TEXT SHOWN
The project is split into the following seven work packages (WPs):
- WP1: Service Engineering in Life Science Research
- WP2: Data Access, Integration and Exchange
- WP3: Public Data Analytics Services in ProteomicsDB
- WP4: Data Services for Mass Spectrometry Based Proteomics
- WP5: Integration & Analytics of Drug Effect Data
- WP6: Integration & Analytics of Protein Structure Data
- WP7: Supporting Decision Making in Molecular Tumor Boards.
Each WP itself contains further tasks. In addition, the WPs have interdependencies with each other resulting in multi-disciplinary project teams consisting of different stakeholder and project partners for each WP. The chair for information systems is responsible for WP1 (Service Engineering in Life Science Research) that lays the foundation of all other WPs (WP2 - WP7). This WP is divided in four tasks. Furthermore, the chair is involved in WP2, WP3, WP4 and WP7 and actively supports and contributes to each of them. In the following, WP1 is explained in detail.
Data and tools are key to advances in life science research, particularly if one aims to study biological processes on a system level. This requires researchers to be able to find, retrieve and reuse data, tools and services. However, bringing together relevant data, usable tools and meaningful services is already a big challenge. By applying a Design Science Research approach, the following three goals should be reached as an outcome of each cycle and their phases:
- Establish guidelines on data integration strategies and service engineering in life science research, focusing on the implementation and execution of the FAIR guidelines.
- Define the requirements for implementing a “Analytics platform” and implement a “Analytics Platform”.
- Evaluate economic models for providing computational tools and infrastructure to support analytical services.
To reach the goals, the chair will work on the following tasks:
Task 1.1: Implementation of FAIR Principles in ProteomicsDB
Task 1.2: ProteomicsDB as an “Analytics Platform”

EXERCISES
**1.** Decide whether each statement agrees with the work-package description. Answer yes or no for each, quoting the words from the description that settle it.
(a) The project is divided into seven work packages.
(b) The chair for information systems is responsible for WP3.
(c) WP1 is split into four tasks.
**2.** Pick up the work-package description after its final line and continue it.

RECORDED INFORMATION
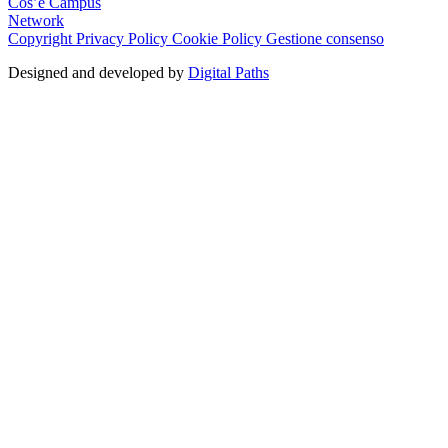
Cos’è Campus
Network
Copyright
Privacy Policy
Cookie Policy
Gestione consenso
Designed and developed by
Digital Paths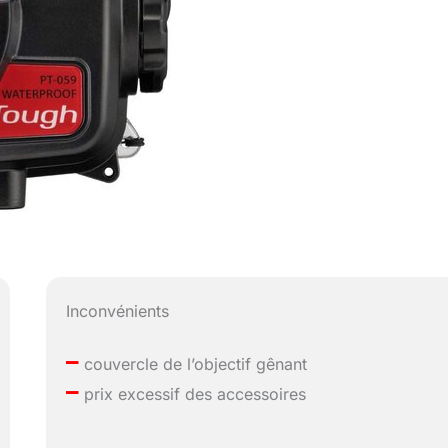
Inconvénients
–
couvercle de l’objectif gênant
–
prix excessif des accessoires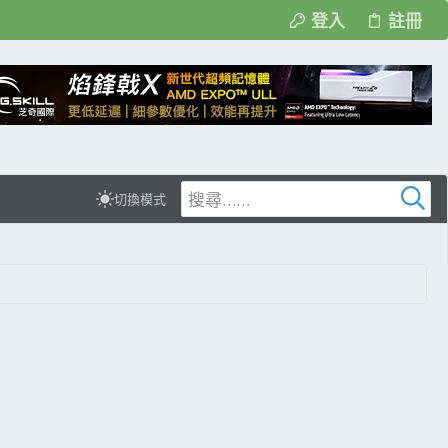
登入
註冊
切換模式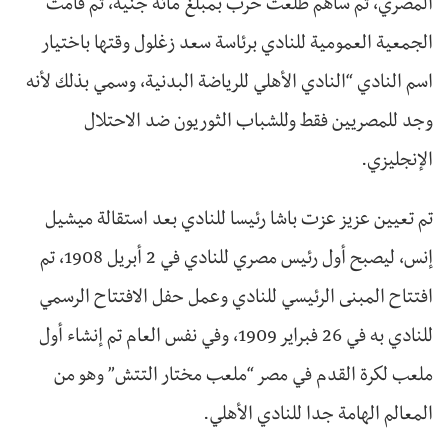
المصري، ثم ساهم طلعت حرب بمبلغ مائة جنيه، ثم قامت
الجمعية العمومية للنادي برئاسة سعد زغلول وقتها باختيار
اسم النادي “النادي الأهلي للرياضة البدنية، وسمي بذلك لأنه
وجد للمصريين فقط وللشباب الثوريون ضد الاحتلال
الإنجليزي.
تم تعيين عزيز عزت باشا رئيسا للنادي بعد استقالة ميشيل
إنس، ليصبح أول رئيس مصري للنادي في 2 أبريل 1908، تم
افتتاح المبنى الرئيسي للنادي وعمل حفل الافتتاح الرسمي
للنادي به في 26 فبراير 1909، وفي نفس العام تم إنشاء أول
ملعب لكرة القدم في مصر “ملعب مختار التتش” وهو من
المعالم الهامة جدا للنادي الأهلي.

RESULTS BY TASK
**1.**
(a) Yes: "The project is split into the following seven work packages (WPs)"
(b) No: "The chair for information systems is responsible for WP1 (Service Engineering in Life Science Research)"
(c) Yes: "This WP is divided in four tasks."

**2.**
Task 1.3: Service Science and Engineering for ProteomicsDB
Task 1.4: Economic Sustainability Models for Open Source and FAIR Resources
The new Proteomics-as-a-Service platform, based on ProteomicsDB, will cater to the experimental life sciences community by merging a unique vantage point to view and merge relevant protein-centric computational approaches. The value added by extending ProteomicsDB will include:
- placing results of individual experiments into context to be able to ask much larger scientific questions than currently possible
- integrating other molecular, structural and drug phenotypic information leading to new insights
- bringing proteomic data, tools and results to (non-expert) parts of the community that usually would not have access to such information and capabilities enabling new collaborations and innovations in therapies, medication or other fields in healthcare
- bringing together hitherto often independently operating scientific communities, in this case proteomics, drug discovery and structural biology
- enabling systematic data re-use and analytics across large experiment sets opening up completely new possibilities for studying and understanding proteins in the context of biological systems
- generating information and data analysis concepts that can either be directly or indirectly be commercialized.
This platform will not only contribute to society by fostering collaboration and expediting progress in (proteomics) research, it also offers a controlled research environment, able to monitor and study long-term effects from a business information systems perspective.
The interdisciplinary DIAS cluster is funded by the German Federal Ministry of Education and Research (BMBF).